THE EXERCISE
Reproduce the entries below verbatim, starting with the line that contains "Label: small bowel." and continuing through the end of the entries, with both ends included. Leave the pictures out of your answer.

### ENTRIES PROVIDED

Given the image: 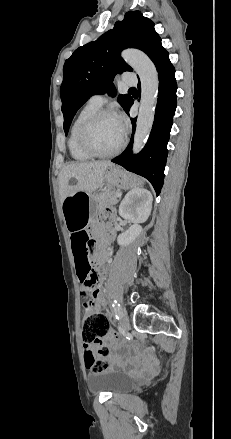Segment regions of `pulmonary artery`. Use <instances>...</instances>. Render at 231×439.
<instances>
[{
	"mask_svg": "<svg viewBox=\"0 0 231 439\" xmlns=\"http://www.w3.org/2000/svg\"><path fill=\"white\" fill-rule=\"evenodd\" d=\"M122 82L124 85H128V86L136 85L137 78L135 77V75H133L130 72H124L122 75ZM89 102L100 107L105 102V98L103 97V95L97 94L91 96Z\"/></svg>",
	"mask_w": 231,
	"mask_h": 439,
	"instance_id": "e3ab8cb5",
	"label": "pulmonary artery"
}]
</instances>
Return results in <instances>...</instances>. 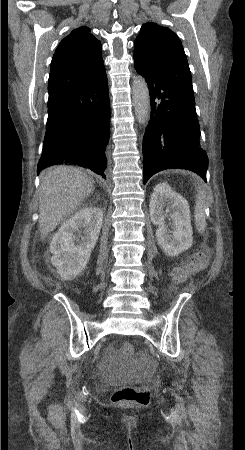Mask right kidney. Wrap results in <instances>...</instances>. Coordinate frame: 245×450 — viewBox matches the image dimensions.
I'll list each match as a JSON object with an SVG mask.
<instances>
[{
  "label": "right kidney",
  "mask_w": 245,
  "mask_h": 450,
  "mask_svg": "<svg viewBox=\"0 0 245 450\" xmlns=\"http://www.w3.org/2000/svg\"><path fill=\"white\" fill-rule=\"evenodd\" d=\"M103 223L99 208L86 207L66 220L50 243L51 263L62 279L79 275L90 259ZM84 234V235H82Z\"/></svg>",
  "instance_id": "obj_1"
}]
</instances>
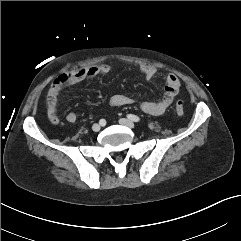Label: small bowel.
Wrapping results in <instances>:
<instances>
[{
	"mask_svg": "<svg viewBox=\"0 0 241 241\" xmlns=\"http://www.w3.org/2000/svg\"><path fill=\"white\" fill-rule=\"evenodd\" d=\"M110 71L111 66L109 64H99L77 69L72 72L75 75V80L72 83H69L67 86L73 85L86 79H91L108 74ZM140 72L145 77V79L151 80L155 77L157 70L153 66L146 65L140 68ZM66 87L56 88L54 85H52V87L48 91L47 114L50 122L54 125H58L60 122L58 117V105L61 99V92ZM179 89L180 80L178 79V77L174 74L166 75L165 88L162 97L157 101L141 102V110L146 114L152 116L161 115L170 106ZM134 103L135 100L126 95L117 94L112 96L110 99V104L114 107L132 105ZM66 120L69 123H74L77 120V115L74 112H68L66 114Z\"/></svg>",
	"mask_w": 241,
	"mask_h": 241,
	"instance_id": "small-bowel-1",
	"label": "small bowel"
}]
</instances>
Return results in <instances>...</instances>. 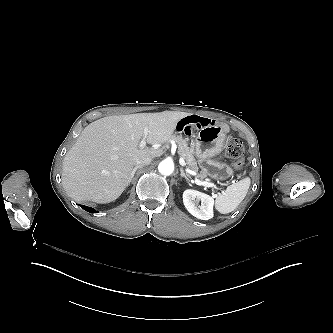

######

CORRECT RESPONSE
Label: small bowel.
Wrapping results in <instances>:
<instances>
[{
	"mask_svg": "<svg viewBox=\"0 0 241 241\" xmlns=\"http://www.w3.org/2000/svg\"><path fill=\"white\" fill-rule=\"evenodd\" d=\"M110 71L111 66L109 64H99L77 69L72 72L75 75V80L72 83H69L67 86L73 85L86 79H91L108 74ZM140 72L145 77V79L151 80L155 77L157 70L153 66L146 65L140 68ZM66 87L56 88L54 85H52V87L48 91L47 114L50 122L54 125H58L60 122L58 117V105L61 99V92ZM179 89L180 80L178 79V77L174 74L166 75L165 88L162 97L157 101L141 102V110L146 114L152 116L161 115L170 106ZM134 103L135 100L126 95L117 94L112 96L110 99V104L114 107L132 105ZM66 120L69 123H74L77 120V115L74 112H68L66 114Z\"/></svg>",
	"mask_w": 241,
	"mask_h": 241,
	"instance_id": "small-bowel-1",
	"label": "small bowel"
}]
</instances>
Return results in <instances>...</instances>. 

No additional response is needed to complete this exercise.